I meant that you could use the same type of strapping on DIY sandals, not that you have to buy Chacos. :) All the loops on the Z2 are part of just one strap. I think it's clever. ...nothing new, but clever.

2004-07-07, 11:25
:) I know you meant to just use the strap configuration, but I was also considering them Chacos if they're lighter and more comfortable than my wallyworld specials.
BTW, what is island hopping. We have a tradition on the Mississippi and Illinois rivers that we call "island hopping", where we all get in our jon boats with a cooler of beer and go to the sand bars and islands and party with other boaters with beer. I'm sure Chacos would function quite well in that capacity. :D (Don't worry, even though it's just the ol' Mississippi, we still practice leave no trace ethics and haul out trash back with us).

2004-07-08, 01:22
A pair of size 9 Z2's with the colorado sole weigh in at about 795g (~28oz). My feet are bigger than that, but size 9 seems to be some kind of measuring standard on the site where i found the weight of the sandals. You should also think about the fact that the performance sandals are made for activity, so they support the feet better at the "cost" of higher weight. if you just want a pair of "shlip-shlops" then have a look at Chaco's Z/rivatives.

I was about to order myself a pair from the states and even contacted Chaco for some help on picking the right size and sole, when I discovered the company's european expansion and found a retailer closer to home. At 800km (~500mile) they're still not that close, but here in Lapland we're used to long distances...

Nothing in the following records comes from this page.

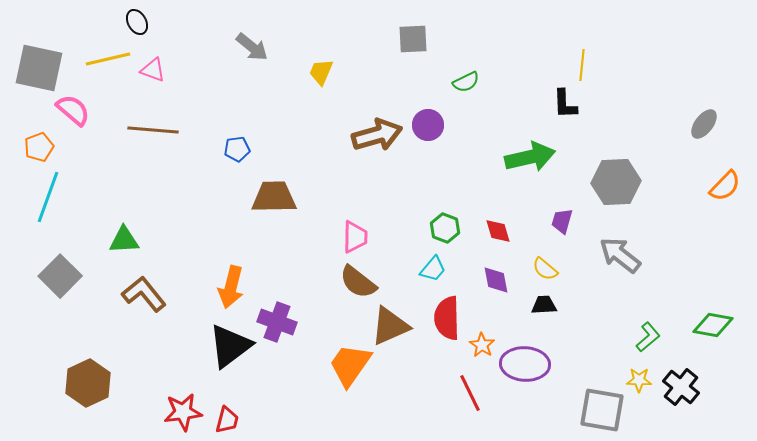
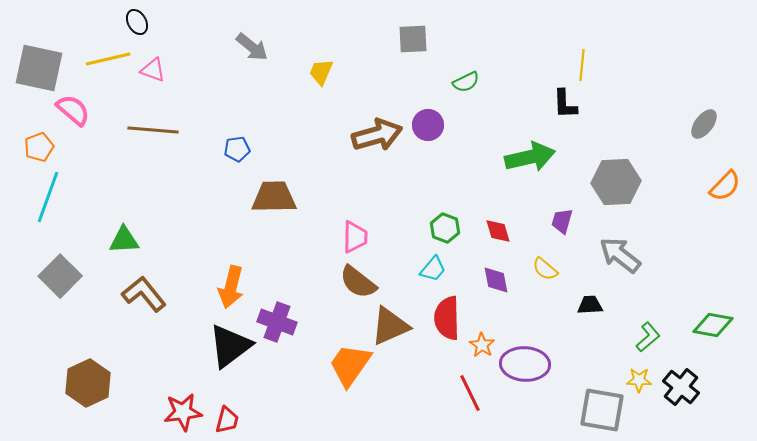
black trapezoid at (544, 305): moved 46 px right
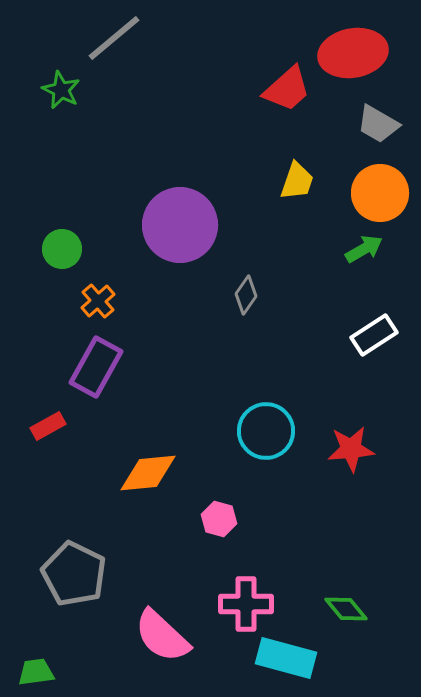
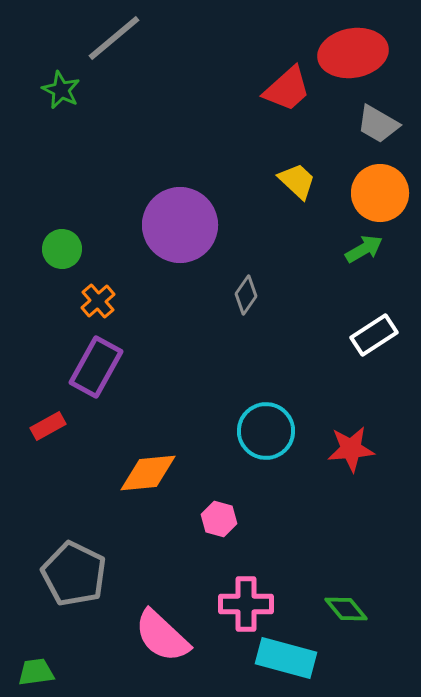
yellow trapezoid: rotated 66 degrees counterclockwise
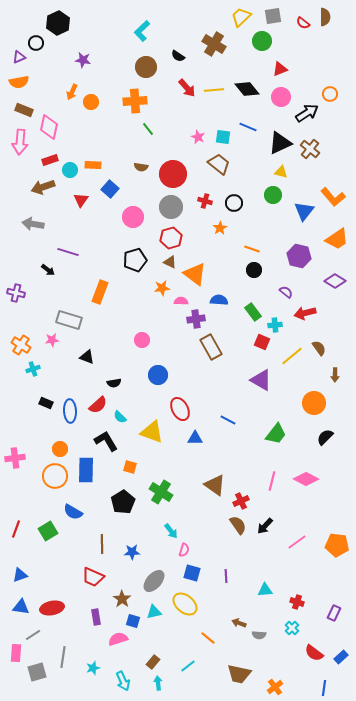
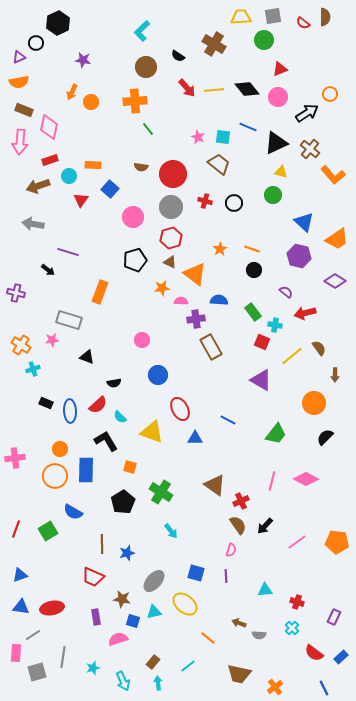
yellow trapezoid at (241, 17): rotated 40 degrees clockwise
green circle at (262, 41): moved 2 px right, 1 px up
pink circle at (281, 97): moved 3 px left
black triangle at (280, 143): moved 4 px left
cyan circle at (70, 170): moved 1 px left, 6 px down
brown arrow at (43, 187): moved 5 px left, 1 px up
orange L-shape at (333, 197): moved 22 px up
blue triangle at (304, 211): moved 11 px down; rotated 25 degrees counterclockwise
orange star at (220, 228): moved 21 px down
cyan cross at (275, 325): rotated 16 degrees clockwise
orange pentagon at (337, 545): moved 3 px up
pink semicircle at (184, 550): moved 47 px right
blue star at (132, 552): moved 5 px left, 1 px down; rotated 14 degrees counterclockwise
blue square at (192, 573): moved 4 px right
brown star at (122, 599): rotated 24 degrees counterclockwise
purple rectangle at (334, 613): moved 4 px down
blue line at (324, 688): rotated 35 degrees counterclockwise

The island hopping I'm talking about is roughly the same kind of activity that you mention, but the beer here has a slightly richer flavour (the same applies to the coffee, btw), the boats are wind powered and the distances are a bit longer (so drinking and then sailing is out of the question). Some foreign people call what we do "coastal micro-cruising". For me it's light hiking with a (fun, wet and) mobile base camp...

2004-07-08, 10:49
They do sound a little heavy for a sandal, but certainly not unbearable. I wish they'd let me test hike 'em, but it just doesn't work that way with footwear.
Wow! 500 miles is quite a distance for a pair of shoes! :captain: (I love these new smilies).
I spent some time in Holy Loch Scotland, and I remember their beer very well. I found out the hard way that Scottish beer is stronger than ours, darker and more flavorful. Would Swedish beer be similar to that? :beer:

LOL They even have a smiley for you Blackdog. :viking:

SGT Rock
2004-07-08, 10:53
:vollkomme :beerglass :beer:

2004-07-08, 12:01
Alright Sarge! Couple more of those and I'll feel like I'm back in the NCO club!